營養鹽來源追蹤 – 水體硝酸鹽

硝酸是一種天然存在的離子,中心氮原子周圍有3個氧原子。硝酸鹽是由細菌固氮形成的,存在於土壤、廢水和地表水中。硝酸鹽也可以經由人為的商業規模生產,在醃製肉類時當做防腐劑使用,由於其高溶解性和生物降解性,還可以做為肥料中其他營養素的載體。

BETA實驗室硝酸鹽測試服務

ISO 17025認證的BETA實驗室提供硝酸鹽濃度測試和穩定同位素測試,可用於研究環境中硝酸鹽的來源、跟隨環境的變化與硝酸鹽演變等課題。

硝酸鹽樣品首先被還原製備成一氧化二氮,然後連續流動至穩定同位素比質譜儀(IRMS)進行測試 (Casciotti et al., 2002; Foreman et al., 2016; and Altabet and Wassenaar, 2017)。同位素比值資料報告為δ值,單位為千分比 (‰) (Coplen, 2011)。

氮同位素比值的參考標準是空氣中的氮氣 (Mariotti, 1983) ,氧同位素比值得參考標準是VSMOW標準水樣,以 δ18OSLAP = -55.5‰ 表示 (Coplen, 1994; IAEA, 2017)。

測試結果將標示在直角座標圖中,不同的同位素值組成(δ18O與δ15N)代表不同硝酸鹽來源(Kendall et al, 2007; Hastings et al., 2013)。

nitrogen isotopes plot

來源

硝酸離子含有不同的氧和氮同位素,最常見的是氧-16和氮-14,罕見的是氧-18和氮-15。因為硝酸鹽可以由天然形成或人工生產,所以形成質量不同的硝酸離子

這種差異以δ(delta)值表示,並與國際公認的標準進行比較。

例如:

變化

自然界中的硝酸離子可能會發生變化,例如透過反硝化作用,即細菌利用 NO3 的過程。在反硝化過程中,微生物優先利用含氮-14和含氧-16的硝酸離子,留下富含氧-18和氮-15同位素的剩餘硝酸鹽。而硝化作用則正好相反。

影響因素

來源、氧的利用率、酸鹼度和土地利用率都與硝酸鹽的同位素值有關,在分析同位素資料時這些因素都應考慮在內。硝酸鹽穩定同位素測試是瞭解硝酸鹽來源和其離子所經歷變化過程的有用工具。

Beta實驗室使用同位素比質譜儀(IRMS)進行快速、ISO 17025認證的氧與氮同位素測量。14個工作天內完成測試並出具報告.

為什麼過量的硝酸鹽是一個問題?

在過去一個世紀裡,天然和人造硝酸鹽肥料的過度使用導致表層土壤中含有大量的硝酸鹽,然後又滲透進入地下水中。飲用水中高濃度的硝酸鹽可能有毒(10毫克/升或更高,EPA,2018年),造成高鐵血紅蛋白血症從而使血液缺氧。

此外,地表水中高濃度的硝酸鹽會導致藻類的過度生長。水體中的藻華阻擋陽光,會在水體中形成缺氧區(極低的溶解氧濃度),不利於海洋生物生存的環境。水體優氧化會對海洋和漁業產生巨大的負面影響。
---
題目要求: 接續上方介紹水體硝酸鹽來源追蹤的文章,從最後一句之後往下寫。

資料摘錄:
---
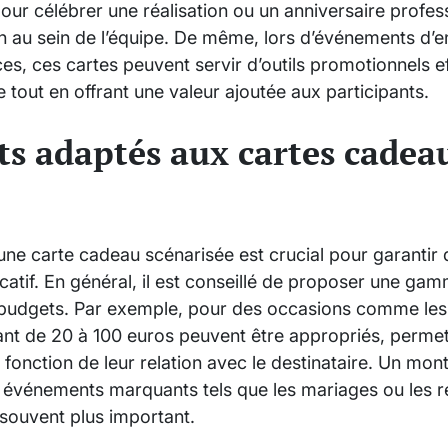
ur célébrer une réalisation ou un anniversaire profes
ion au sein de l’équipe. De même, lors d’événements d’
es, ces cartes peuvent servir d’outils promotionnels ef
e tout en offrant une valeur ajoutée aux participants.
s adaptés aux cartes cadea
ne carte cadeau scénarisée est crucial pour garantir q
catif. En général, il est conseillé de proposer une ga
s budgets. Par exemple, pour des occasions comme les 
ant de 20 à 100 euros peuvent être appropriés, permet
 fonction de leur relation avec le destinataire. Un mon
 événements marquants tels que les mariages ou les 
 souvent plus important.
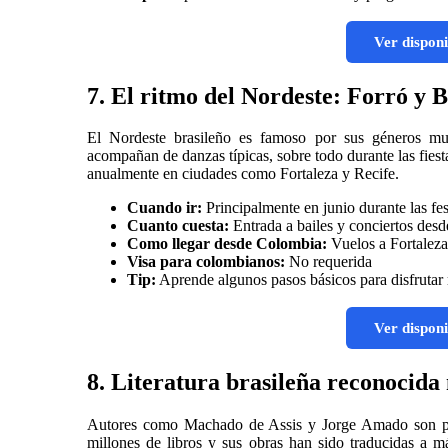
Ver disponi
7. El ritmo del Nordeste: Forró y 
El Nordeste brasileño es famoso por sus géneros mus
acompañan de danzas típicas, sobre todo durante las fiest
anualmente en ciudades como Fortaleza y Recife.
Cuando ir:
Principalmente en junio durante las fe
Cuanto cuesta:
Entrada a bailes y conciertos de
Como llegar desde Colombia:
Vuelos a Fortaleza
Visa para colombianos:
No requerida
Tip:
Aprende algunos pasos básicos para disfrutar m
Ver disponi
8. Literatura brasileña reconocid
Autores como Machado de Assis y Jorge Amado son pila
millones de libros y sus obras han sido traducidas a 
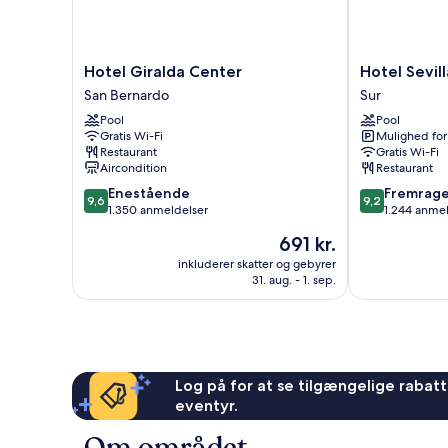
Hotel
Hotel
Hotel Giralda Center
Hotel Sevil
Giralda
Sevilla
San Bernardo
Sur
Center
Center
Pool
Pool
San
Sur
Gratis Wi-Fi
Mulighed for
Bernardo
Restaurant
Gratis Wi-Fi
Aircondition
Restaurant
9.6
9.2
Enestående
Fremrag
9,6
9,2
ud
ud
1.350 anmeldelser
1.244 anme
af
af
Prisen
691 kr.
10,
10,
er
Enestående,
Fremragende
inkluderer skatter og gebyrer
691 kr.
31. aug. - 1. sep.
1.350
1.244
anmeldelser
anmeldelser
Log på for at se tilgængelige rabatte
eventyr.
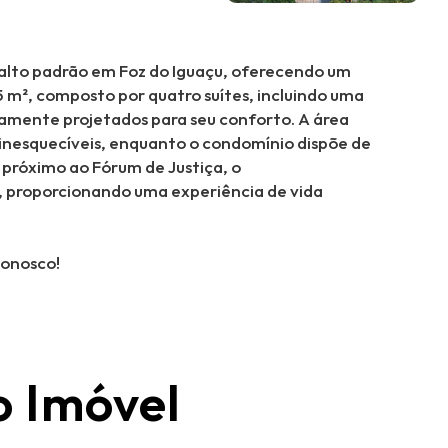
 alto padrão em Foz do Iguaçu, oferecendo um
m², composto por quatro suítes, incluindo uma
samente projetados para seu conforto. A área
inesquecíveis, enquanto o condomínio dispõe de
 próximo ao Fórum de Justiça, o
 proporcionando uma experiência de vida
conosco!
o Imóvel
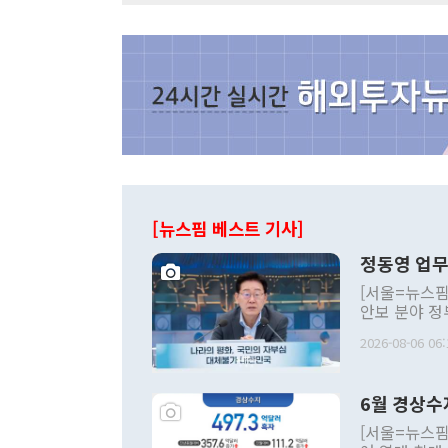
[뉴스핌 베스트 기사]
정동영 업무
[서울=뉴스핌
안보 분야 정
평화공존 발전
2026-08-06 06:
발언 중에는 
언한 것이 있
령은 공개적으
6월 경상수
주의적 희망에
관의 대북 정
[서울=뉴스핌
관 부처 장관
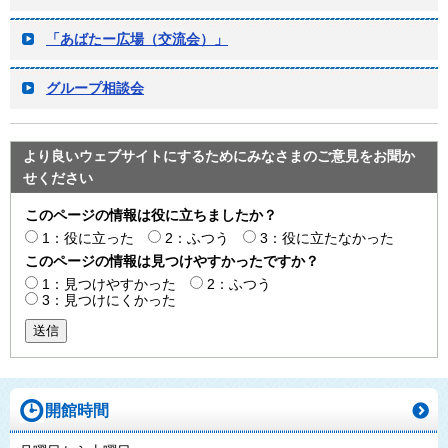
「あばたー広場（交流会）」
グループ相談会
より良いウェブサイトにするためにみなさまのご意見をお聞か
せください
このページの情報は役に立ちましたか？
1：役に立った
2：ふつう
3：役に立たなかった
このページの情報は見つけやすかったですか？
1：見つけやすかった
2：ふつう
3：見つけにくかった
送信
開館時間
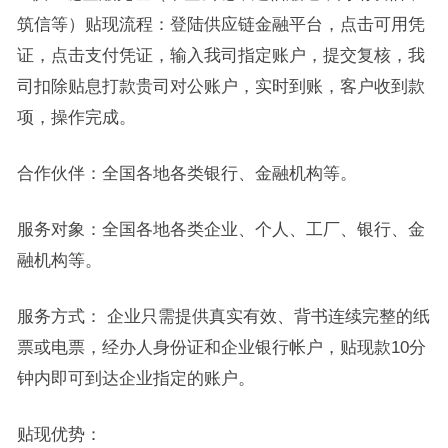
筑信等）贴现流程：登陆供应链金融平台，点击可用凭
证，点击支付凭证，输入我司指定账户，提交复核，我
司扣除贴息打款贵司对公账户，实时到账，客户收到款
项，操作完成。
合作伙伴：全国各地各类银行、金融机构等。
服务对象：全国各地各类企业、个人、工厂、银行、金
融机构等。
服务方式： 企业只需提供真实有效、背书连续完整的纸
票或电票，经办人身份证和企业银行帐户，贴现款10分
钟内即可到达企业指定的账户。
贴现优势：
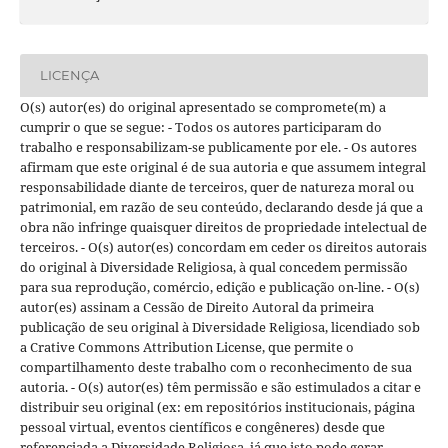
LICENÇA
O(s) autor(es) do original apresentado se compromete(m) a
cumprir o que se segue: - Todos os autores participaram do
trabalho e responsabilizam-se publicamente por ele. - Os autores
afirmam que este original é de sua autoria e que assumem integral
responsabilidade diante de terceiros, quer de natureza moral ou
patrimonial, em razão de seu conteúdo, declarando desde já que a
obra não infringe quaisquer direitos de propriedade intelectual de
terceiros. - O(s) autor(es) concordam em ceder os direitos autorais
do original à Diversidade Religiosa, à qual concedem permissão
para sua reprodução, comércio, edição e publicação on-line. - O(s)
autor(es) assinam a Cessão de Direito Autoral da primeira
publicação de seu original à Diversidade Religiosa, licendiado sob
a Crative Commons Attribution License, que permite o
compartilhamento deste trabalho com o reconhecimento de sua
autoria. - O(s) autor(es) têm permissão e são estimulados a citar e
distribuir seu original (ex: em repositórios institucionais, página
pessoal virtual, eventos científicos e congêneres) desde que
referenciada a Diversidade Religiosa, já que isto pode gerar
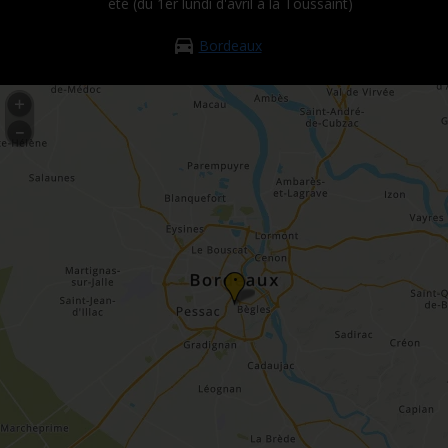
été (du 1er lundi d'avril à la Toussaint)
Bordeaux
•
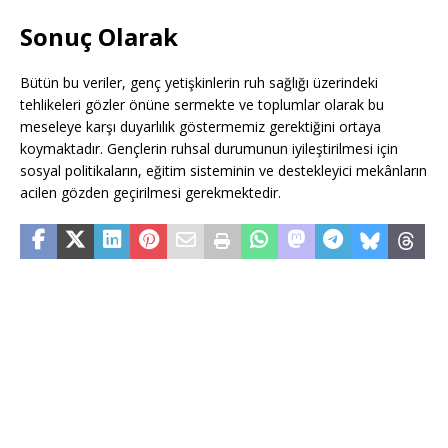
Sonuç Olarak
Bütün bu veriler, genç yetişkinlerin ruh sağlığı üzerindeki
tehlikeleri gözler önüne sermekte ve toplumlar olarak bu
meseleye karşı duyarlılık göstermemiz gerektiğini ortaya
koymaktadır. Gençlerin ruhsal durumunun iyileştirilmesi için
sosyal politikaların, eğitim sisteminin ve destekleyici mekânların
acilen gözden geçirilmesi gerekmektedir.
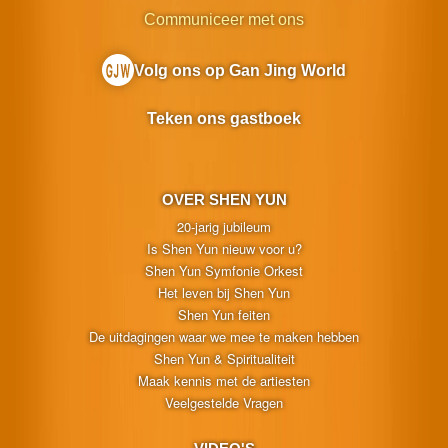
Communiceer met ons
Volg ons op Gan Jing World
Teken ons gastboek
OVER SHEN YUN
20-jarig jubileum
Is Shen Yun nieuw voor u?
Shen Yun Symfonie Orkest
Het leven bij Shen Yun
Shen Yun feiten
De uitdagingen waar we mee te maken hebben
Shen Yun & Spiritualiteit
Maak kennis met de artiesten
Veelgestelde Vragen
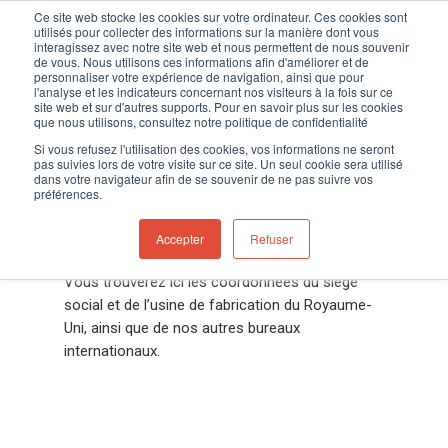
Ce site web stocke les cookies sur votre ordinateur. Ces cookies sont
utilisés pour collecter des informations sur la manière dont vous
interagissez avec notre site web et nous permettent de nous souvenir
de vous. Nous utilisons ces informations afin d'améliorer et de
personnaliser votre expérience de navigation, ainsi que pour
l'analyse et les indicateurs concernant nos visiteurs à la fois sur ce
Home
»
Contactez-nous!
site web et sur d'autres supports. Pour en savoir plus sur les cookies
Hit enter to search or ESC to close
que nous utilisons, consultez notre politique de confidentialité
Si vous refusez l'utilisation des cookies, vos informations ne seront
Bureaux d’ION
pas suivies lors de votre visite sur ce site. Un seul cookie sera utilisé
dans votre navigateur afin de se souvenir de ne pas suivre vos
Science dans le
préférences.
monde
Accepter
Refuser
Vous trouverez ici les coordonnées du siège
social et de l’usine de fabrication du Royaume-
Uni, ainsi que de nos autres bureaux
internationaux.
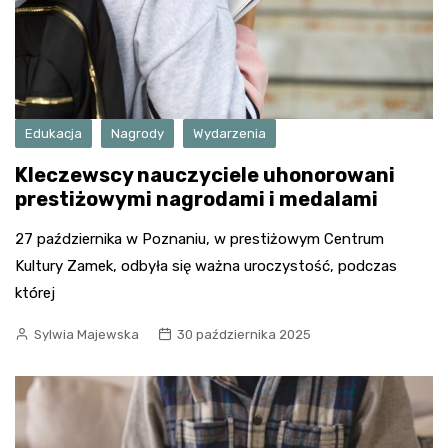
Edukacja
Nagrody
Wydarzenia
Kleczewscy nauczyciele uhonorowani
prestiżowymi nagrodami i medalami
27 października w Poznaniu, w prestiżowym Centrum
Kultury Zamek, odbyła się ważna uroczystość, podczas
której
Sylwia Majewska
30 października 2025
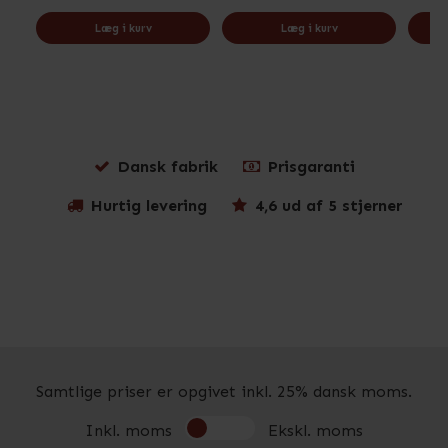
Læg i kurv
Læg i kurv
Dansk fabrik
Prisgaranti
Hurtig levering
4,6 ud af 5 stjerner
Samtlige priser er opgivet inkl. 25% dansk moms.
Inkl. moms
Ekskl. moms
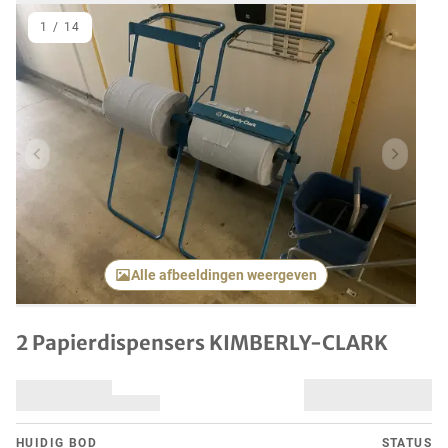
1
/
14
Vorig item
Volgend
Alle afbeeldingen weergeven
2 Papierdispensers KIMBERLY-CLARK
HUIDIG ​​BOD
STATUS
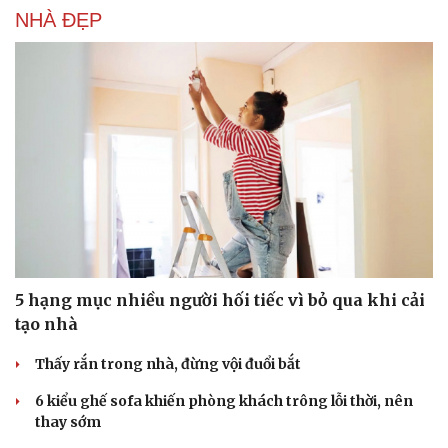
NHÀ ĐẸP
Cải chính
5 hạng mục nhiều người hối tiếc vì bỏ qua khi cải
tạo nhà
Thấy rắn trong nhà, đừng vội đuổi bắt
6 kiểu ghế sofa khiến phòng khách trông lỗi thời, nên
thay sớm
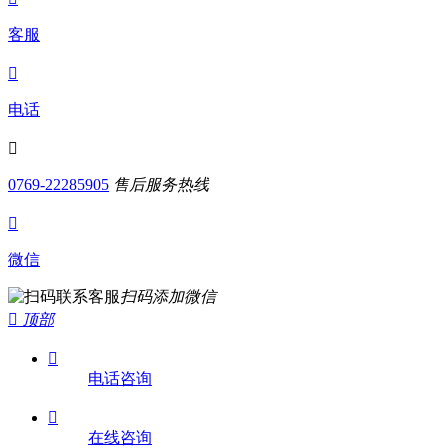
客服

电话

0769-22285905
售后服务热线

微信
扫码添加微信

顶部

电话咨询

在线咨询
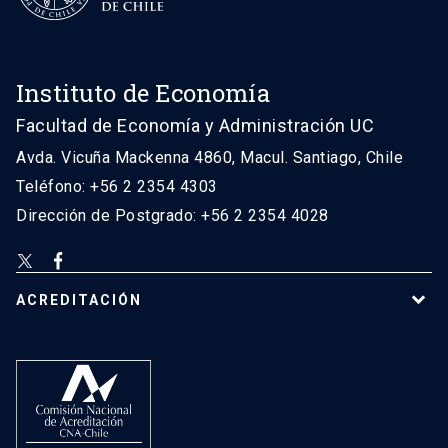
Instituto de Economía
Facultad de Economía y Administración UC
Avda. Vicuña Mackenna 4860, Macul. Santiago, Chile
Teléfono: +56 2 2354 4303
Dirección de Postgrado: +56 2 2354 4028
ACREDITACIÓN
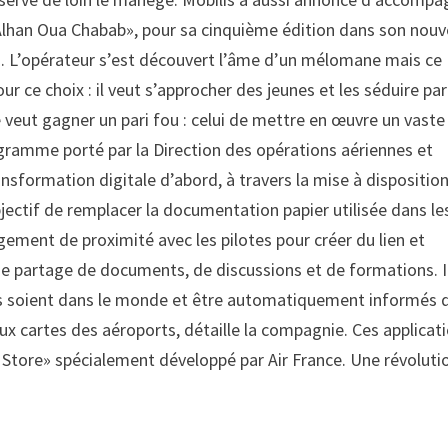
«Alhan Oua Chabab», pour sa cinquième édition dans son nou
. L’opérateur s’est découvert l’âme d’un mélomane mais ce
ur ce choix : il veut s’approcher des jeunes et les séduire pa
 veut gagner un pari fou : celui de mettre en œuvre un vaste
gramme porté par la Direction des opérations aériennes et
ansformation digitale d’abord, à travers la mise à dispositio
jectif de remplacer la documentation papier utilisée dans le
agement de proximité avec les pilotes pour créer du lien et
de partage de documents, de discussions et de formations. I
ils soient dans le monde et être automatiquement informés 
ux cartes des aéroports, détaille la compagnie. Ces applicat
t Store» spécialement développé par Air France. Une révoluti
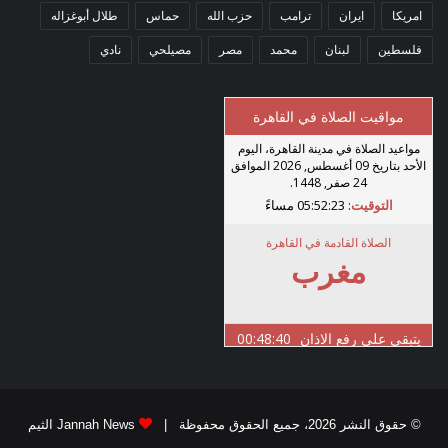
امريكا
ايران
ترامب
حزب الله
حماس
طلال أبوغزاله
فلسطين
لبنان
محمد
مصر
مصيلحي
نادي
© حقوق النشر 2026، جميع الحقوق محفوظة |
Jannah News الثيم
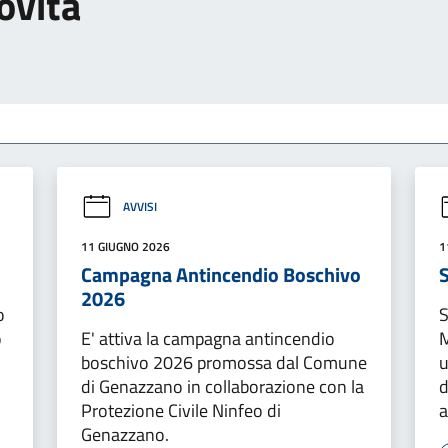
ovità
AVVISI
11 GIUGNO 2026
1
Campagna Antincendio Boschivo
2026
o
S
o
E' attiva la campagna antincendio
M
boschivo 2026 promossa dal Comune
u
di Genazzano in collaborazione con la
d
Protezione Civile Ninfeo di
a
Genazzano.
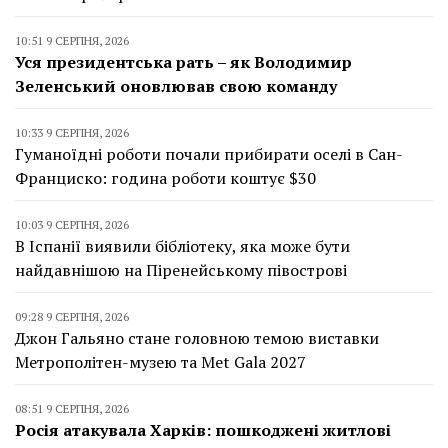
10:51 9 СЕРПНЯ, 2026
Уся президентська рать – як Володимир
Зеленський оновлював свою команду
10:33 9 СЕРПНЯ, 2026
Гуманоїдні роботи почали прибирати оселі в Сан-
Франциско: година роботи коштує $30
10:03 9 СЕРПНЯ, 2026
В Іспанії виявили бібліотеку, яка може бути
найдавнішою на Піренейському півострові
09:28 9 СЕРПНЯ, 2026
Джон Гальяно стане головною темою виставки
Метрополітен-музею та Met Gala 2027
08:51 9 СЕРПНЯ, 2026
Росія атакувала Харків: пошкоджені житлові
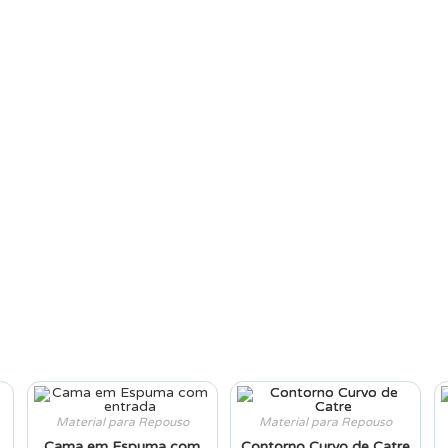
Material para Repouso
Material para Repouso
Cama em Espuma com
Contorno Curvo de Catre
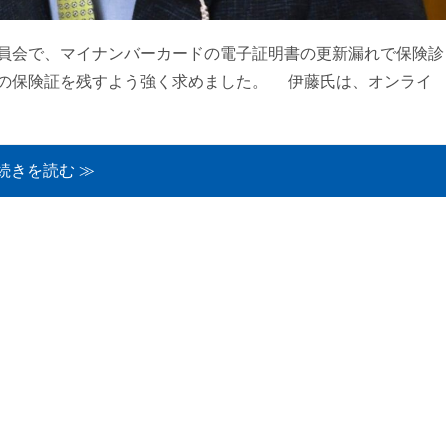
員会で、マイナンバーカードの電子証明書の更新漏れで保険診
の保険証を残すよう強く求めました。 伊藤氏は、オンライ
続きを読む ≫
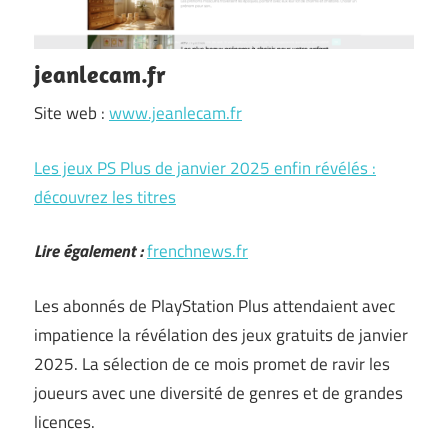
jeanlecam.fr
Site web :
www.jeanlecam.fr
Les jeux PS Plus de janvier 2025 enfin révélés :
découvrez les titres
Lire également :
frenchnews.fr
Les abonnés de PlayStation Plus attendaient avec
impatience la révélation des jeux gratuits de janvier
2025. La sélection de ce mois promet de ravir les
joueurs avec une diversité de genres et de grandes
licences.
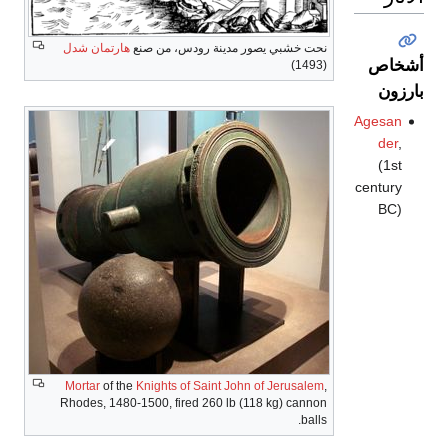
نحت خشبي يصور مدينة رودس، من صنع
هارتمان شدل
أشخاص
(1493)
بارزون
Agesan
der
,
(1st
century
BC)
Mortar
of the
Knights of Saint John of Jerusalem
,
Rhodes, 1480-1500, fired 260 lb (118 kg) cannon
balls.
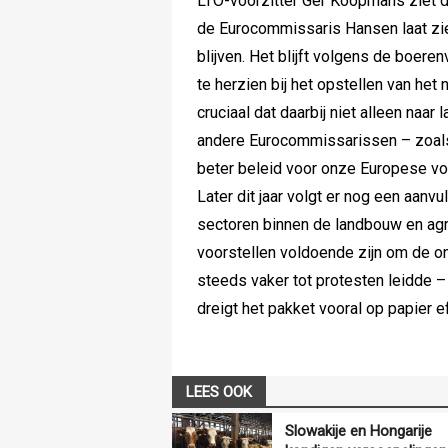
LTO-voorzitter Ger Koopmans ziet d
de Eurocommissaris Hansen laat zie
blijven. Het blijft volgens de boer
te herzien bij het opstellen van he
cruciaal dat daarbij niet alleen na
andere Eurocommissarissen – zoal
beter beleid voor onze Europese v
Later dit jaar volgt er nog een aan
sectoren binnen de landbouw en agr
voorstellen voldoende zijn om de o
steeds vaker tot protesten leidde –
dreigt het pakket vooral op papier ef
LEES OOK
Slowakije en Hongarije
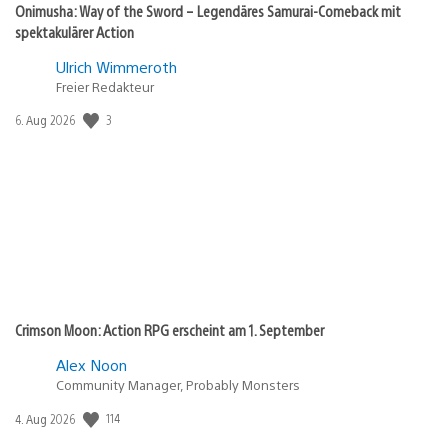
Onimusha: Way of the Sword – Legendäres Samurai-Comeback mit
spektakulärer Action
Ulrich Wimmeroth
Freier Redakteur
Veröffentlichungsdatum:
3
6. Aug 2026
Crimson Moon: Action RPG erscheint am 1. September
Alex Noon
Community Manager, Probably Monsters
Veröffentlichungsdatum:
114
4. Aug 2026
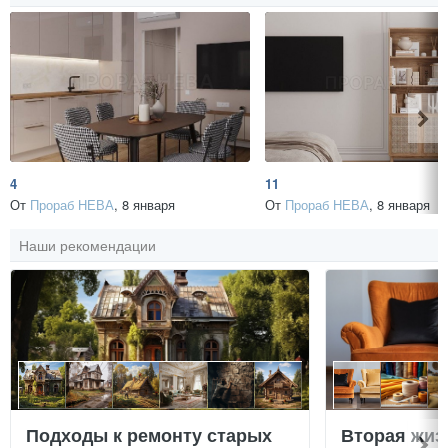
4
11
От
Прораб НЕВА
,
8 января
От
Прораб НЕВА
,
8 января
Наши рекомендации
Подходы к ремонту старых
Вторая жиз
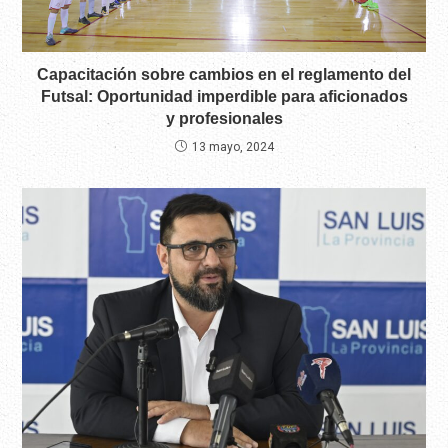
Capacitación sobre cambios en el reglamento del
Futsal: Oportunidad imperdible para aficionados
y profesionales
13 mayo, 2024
---
結果如下:
參考文獻:

Altabet, M.A. and L. I. Wassenaar. New Chemical methods for the precise determination of nitrate isotopic composition Presented at Chemical Oceanography at the 86th annual Gordon Research Conference; 2017 July, 23-28; Colby-Sawyer College, New London, NH.

Aravena, R., Evans, M. L., & Cherry, J. A. (1993). Stable isotopes of oxygen and nitrogen in source identification of nitrate from septic systems. Groundwater, 31(2), 180-186.

Casciotti, K. L., Sigman, D. M., Hastings, M. G., Böhlke, J. K., & Hilkert, A. (2002). Measurement of the oxygen isotopic composition of nitrate in seawater and freshwater using the denitrifier method. Anal. Chem, 74(19), 4905-4912.

Coplen, T. B., 1994. Reporting of Stable Hydrogen, Carbon, and Oxygen Isotopic Abundances, Pure and Applied Chemistry, v. 66, p. 273-276.

Coplen, T. B., 2011, Guidelines and recommended terms for expression of stable-isotope-ratio and gas-ratio measurement results. Rapid Communications in Mass Spectrometry, v. 25, 2538–2560. 

Florida Department of Health Fact Sheet – Chemicals in Private Drinking Water Wells

Foreman, R. K., Segura-Noguera, M., & Karl, D. M. (2016). Validation of Ti (III) as a reducing agent in the chemiluminescent determination of nitrate and nitrite in seawater. Marine Chemistry, 186, 83- 89.

Hastings, et al., 2013 “Stable Isotopes as Tracers of Anthropogenic Nitrogen Sources, Deposition, and Impacts”, Elements, 9(5), 339-344.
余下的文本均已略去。